## 課題一覧
[1] 敗血症に関する本文によれば、敗血症性ショックとはどのような状態ですか。
[2] 敗血症に関する本文のうち、「敗血症の中でも特に重症で、血」から「る治療を行う必要があります。」までを一字一句変えずに書き出してください。

## 本文
危険な敗血症を集中治療する
福井大学医学部附属病院
集中治療部
福井県吉田郡永平寺町

敗血症とは
「敗血症(はいけつしょう)」とは、感染症もしくは感染の疑いがある患者さんが臓器障害(ぞうきしょうがい)を合併した病気の状態をいいます。
全世界では数秒に1人が敗血症で命を落としています。敗血症はあらゆる年齢層がかかる重症で、死亡率も高い病気です。そこで世界的にこの敗血症で命を落とす患者さんの数を減らすキャンペーンを続けています。
当院では、2016年ICUに入室した患者さんのうち約40人(6%程度)が敗血症でした。
敗血症の中でも特に重症で、血圧などが非常に低くなる状態を敗血症性ショックといい、その治療においては早期診断・治療および、それに引き続く集中治療が重要になります。
敗血症の治療
敗血症は感染症の1つの状態なので、抗菌薬(こうきんやく)(抗生物質)による治療が基本ですが、血圧が下がるほど重症となり、そうなると抗菌薬だけでは救命できません。病気の種類によっては早急に手術が必要となります。適切な量の点滴を投与することも重要で、時には大量の点滴も必要となります。血圧を上げるさまざまな薬も微調整が必要です。また、合併することの多い呼吸不全に対しては人工呼吸療法(じんこうこきゅうりょうほう)を、そして腎臓の働きが非常に悪くなったときには血液浄化療法(けつえきじょうかりょうほう)などと、あらゆる治療を行う必要があります。
ひと口に人工呼吸といっても患者さんの状態によって、いろいろな補助のかけ方に違いがあります。血液浄化法というのは、一般の方には「透析」という表現のほうが分かりやすいかもしれませんが、もちろんここでいう「透析」と通院で行う「透析」とは違いがあり、各種臓器に負担がかからないようゆっくりと長時間かけて、体の中の老廃物(ろうはいぶつ)や水分を除去します。

[書き起こしたページ内容]

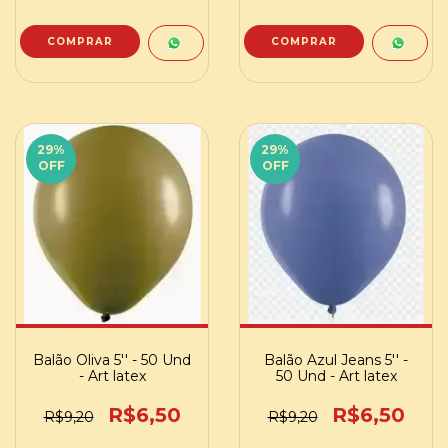
29
%
29
%
OFF
OFF
Balão Oliva 5'' - 50 Und
Balão Azul Jeans 5'' -
- Art latex
50 Und - Art latex
R$6,50
R$6,50
R$9,20
R$9,20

## 解答一覧
[1] 敗血症の中でも特に重症で、血圧などが非常に低くなる状態です。

[2]
敗血症の中でも特に重症で、血圧などが非常に低くなる状態を敗血症性ショックといい、その治療においては早期診断・治療および、それに引き続く集中治療が重要になります。
敗血症の治療
敗血症は感染症の1つの状態なので、抗菌薬(こうきんやく)(抗生物質)による治療が基本ですが、血圧が下がるほど重症となり、そうなると抗菌薬だけでは救命できません。病気の種類によっては早急に手術が必要となります。適切な量の点滴を投与することも重要で、時には大量の点滴も必要となります。血圧を上げるさまざまな薬も微調整が必要です。また、合併することの多い呼吸不全に対しては人工呼吸療法(じんこうこきゅうりょうほう)を、そして腎臓の働きが非常に悪くなったときには血液浄化療法(けつえきじょうかりょうほう)などと、あらゆる治療を行う必要があります。